Amend the Irish Constitution again. Ireland’s constitution begins with a preamble that now seems, at the very least, ironic: “In the Name of the Most Holy Trinity, from Whom is all authority and to Whom, as our final end, all actions both of men and States must be referred…” Having long ago jettisoned in practice the bit about God’s judgment on “men and States,” Ireland has now made it clear, by a 66-percent supermajority, that it does not recognize the “authority” of “the Most Holy Trinity” in terms of either divine law (see Exodus 20:13) or the natural moral law God inscribed in creation, which teaches us that innocent human life is not to be willfully taken and deserves cultural and legal protection.
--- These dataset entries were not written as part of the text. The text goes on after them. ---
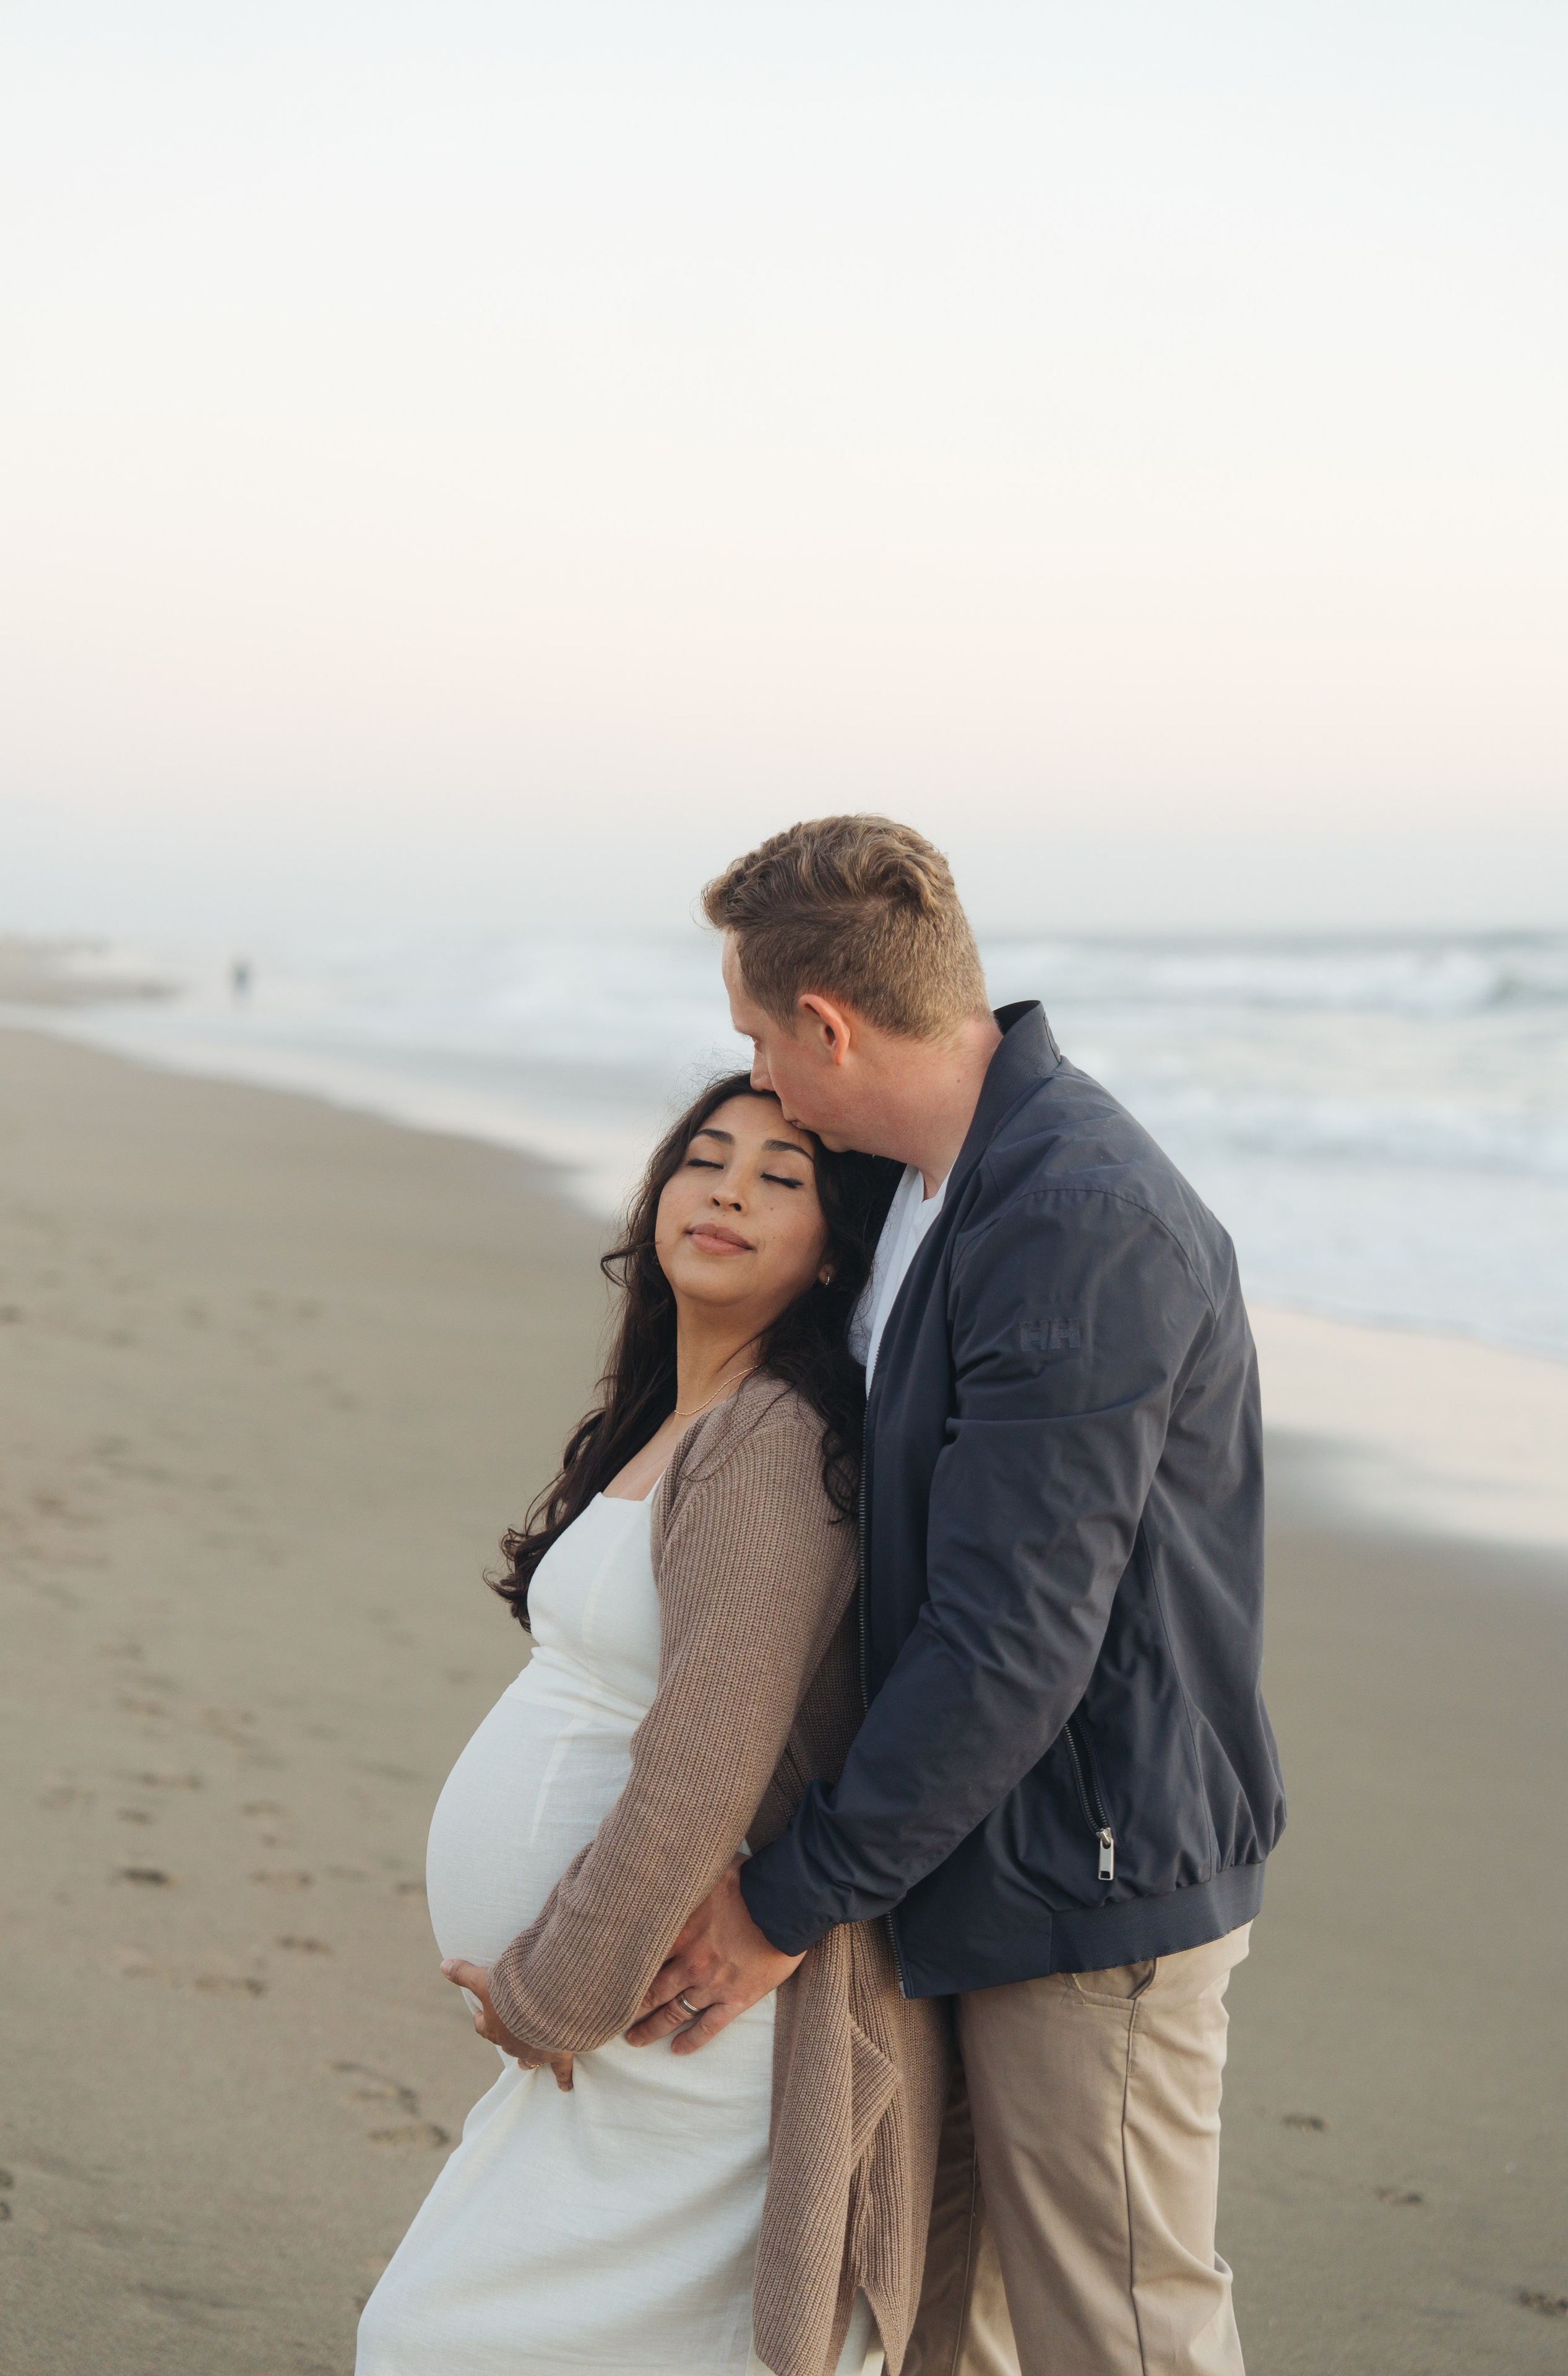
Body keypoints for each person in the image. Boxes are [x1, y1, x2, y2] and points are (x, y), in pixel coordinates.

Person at [626, 817, 1287, 2376]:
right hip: (967, 1865)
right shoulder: (934, 1187)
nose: (757, 1078)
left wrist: (789, 1898)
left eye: (757, 1039)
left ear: (827, 1025)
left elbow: (1011, 1640)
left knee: (1117, 2338)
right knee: (939, 2339)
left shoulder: (1072, 1221)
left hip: (1088, 1888)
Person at [355, 1072, 950, 2376]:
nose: (728, 1191)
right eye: (705, 1159)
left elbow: (702, 1766)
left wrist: (554, 1991)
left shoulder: (775, 1439)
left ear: (833, 1253)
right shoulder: (677, 1421)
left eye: (779, 1179)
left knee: (434, 2343)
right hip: (629, 2033)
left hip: (677, 2024)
Ireland has been a post-Christian society for decades. The effects of de-Christianization and ecclesiaphobia were painfully evident in the aggressive tone of pro-abortion advocates during the pre-referendum debate and by the referendum’s results. So why not stop the charade and delete from the Constitution an affirmation belied by both contemporary custom and Irish law?
Protect the dissenters. Before and immediately after the referendum, the totalitarian passions of some of the pro-abortion forces were on display in TwitterWorld. Their target was the Iona Institute, a think-tank led by one of Ireland’s leading Catholic laymen, David Quinn. Anticipating victory on May 25, columnist Barbara Scully tweeted the day before: “Once we’re done repealing the 8th [i.e., the pro-life amendment to the Constitution], can we repeal The Iona Institute? They serve no useful purpose. And why do we have to listen to their views every time we need to make a social change? Why do they have such an amplified voice?” The morning after her side won, another columnist, Alison O’Connor, gnawed the same rotten bone, tweeting: “Is it too soon to ask just who are the Iona Institute? Where do they get their cash? Who appointed them guardians of our nether region morals? Did we hear far too much from one small (& we now know hugely unrepresentative) group over the last month?”
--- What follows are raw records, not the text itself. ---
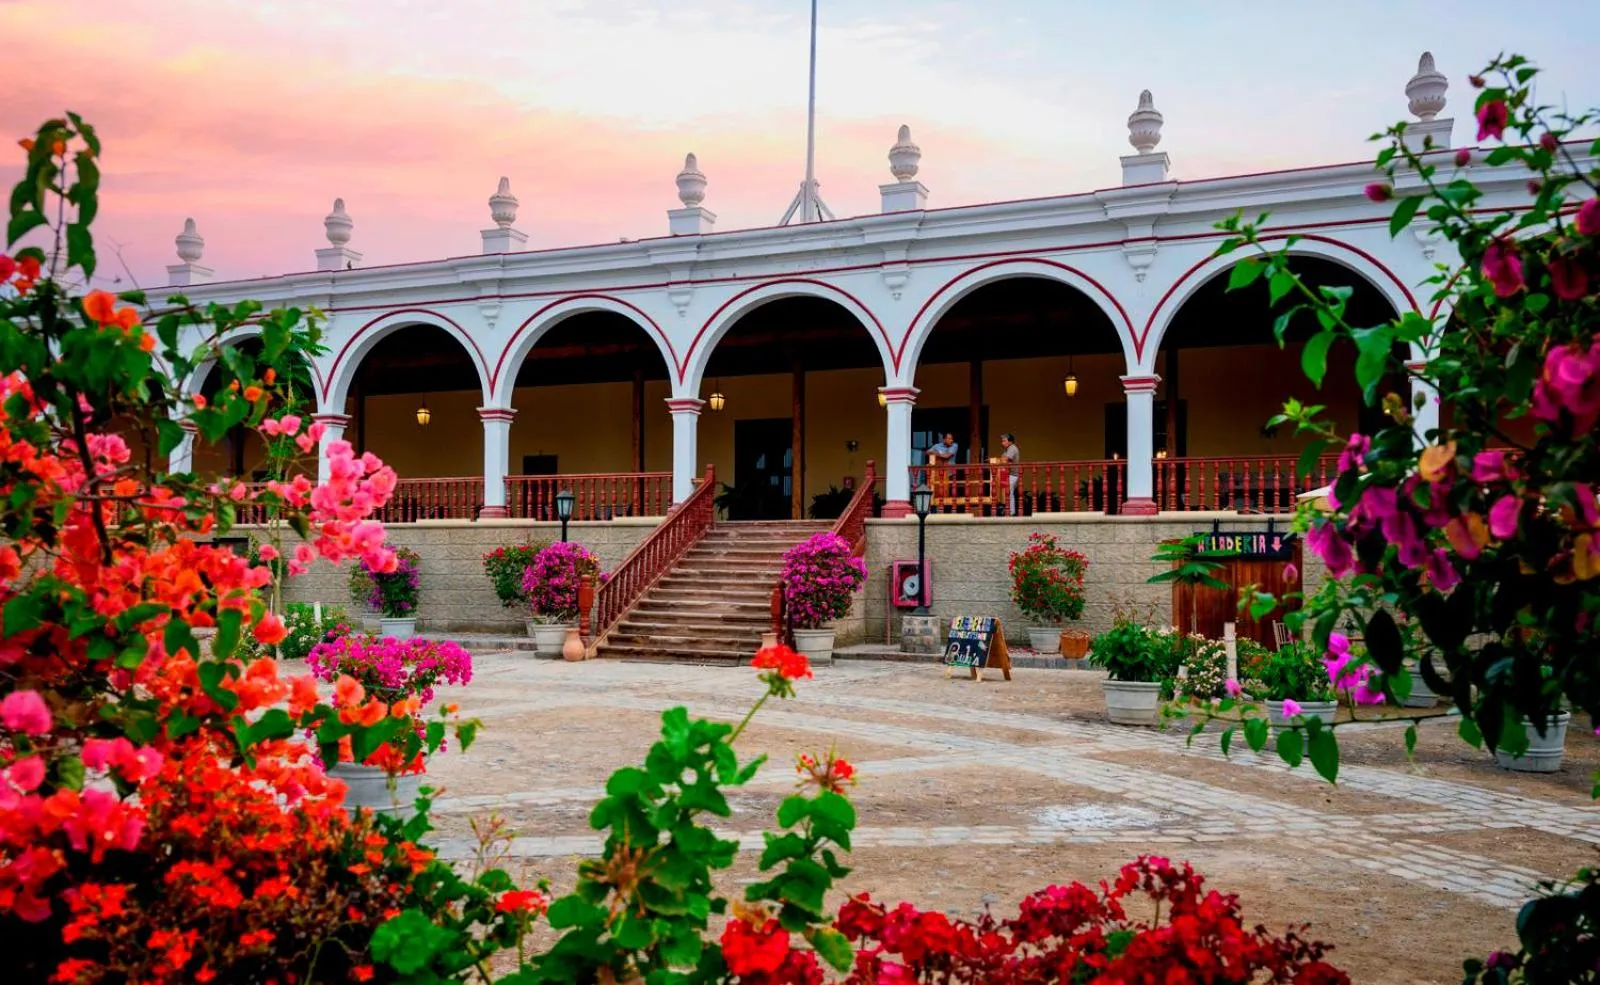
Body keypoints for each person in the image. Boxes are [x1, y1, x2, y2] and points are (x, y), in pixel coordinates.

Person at [999, 432, 1020, 515]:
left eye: (1004, 441)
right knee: (1006, 493)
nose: (1002, 443)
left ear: (1010, 442)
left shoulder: (1012, 448)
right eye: (1002, 441)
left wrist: (1000, 460)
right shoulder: (1007, 449)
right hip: (1007, 474)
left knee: (1009, 492)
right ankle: (1008, 510)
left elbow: (1006, 459)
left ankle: (1011, 511)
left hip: (1012, 475)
Thus speaketh the thought police. So the friends of democracy in Ireland had better think quickly about providing robust legal protection for heroes like David Quinn and other pro-life stalwarts who fought the good fight, lost, and will now try through persuasion to limit the damage that will follow the repeal of the pro-life amendment. If their voices are squelched by thuggish cultural pressures, or even by law, Irish democracy will become a pathetic joke.
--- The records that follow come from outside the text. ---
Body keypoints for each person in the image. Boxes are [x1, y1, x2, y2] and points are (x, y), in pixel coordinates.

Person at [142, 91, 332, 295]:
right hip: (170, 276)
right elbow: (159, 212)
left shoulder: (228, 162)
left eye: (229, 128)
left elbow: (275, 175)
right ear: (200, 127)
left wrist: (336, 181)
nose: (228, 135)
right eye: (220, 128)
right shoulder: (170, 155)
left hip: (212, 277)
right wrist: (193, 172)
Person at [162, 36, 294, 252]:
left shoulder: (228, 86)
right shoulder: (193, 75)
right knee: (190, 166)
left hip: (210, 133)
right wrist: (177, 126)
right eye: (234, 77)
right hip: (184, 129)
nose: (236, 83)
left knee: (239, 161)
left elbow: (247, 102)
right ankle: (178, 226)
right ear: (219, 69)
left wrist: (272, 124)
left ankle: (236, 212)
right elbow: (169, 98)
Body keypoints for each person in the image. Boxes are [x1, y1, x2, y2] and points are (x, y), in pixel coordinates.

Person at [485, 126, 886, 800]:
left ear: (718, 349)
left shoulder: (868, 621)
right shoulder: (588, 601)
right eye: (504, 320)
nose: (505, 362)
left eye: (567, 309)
Take bold steps to rebuild Irish Catholicism. Whatever polling data tells us about the percentage of the pro-abortion vote that was an anti-Church vote, it’s been obvious for more than a decade that, with a few exceptions, the Irish bishops are incapable of leading the re-evangelization of the country. Their credibility has been shattered by abuse cover-ups. The strategy of kowtowing to political correctness and bending to cultural pressure, which too many Irish bishops have adopted, has been a complete failure.
In December 2011, after meeting in Dublin with legislators of both major political parties, journalists, serious lay Catholics, and the country’s most accomplished theologian, I sent a memo to friends in Rome, arguing that radical measures were needed to turn things around in Irish Catholicism: retiring most of the then-sitting bishops; shrinking the number of Irish dioceses by at least half; and appointing new bishops for Ireland from throughout the Anglosphere—the principal criterion for selection being a man’s demonstrated capacity as an evangelist. Ireland, I wrote, was mission territory. It needed missionary bishops. And if native-born Irishmen could once become bishops in the U.S., why couldn’t American bishops known to be effective evangelists be sent to Ireland today?
My analysis, I fear, was correct. The drastic measures needed to rebuild Irish Catholicism remain to be implemented.
George Weigel is Distinguished Senior Fellow of Washington, D.C.’s Ethics and Public Policy Center, where he holds the William E. Simon Chair in Catholic Studies.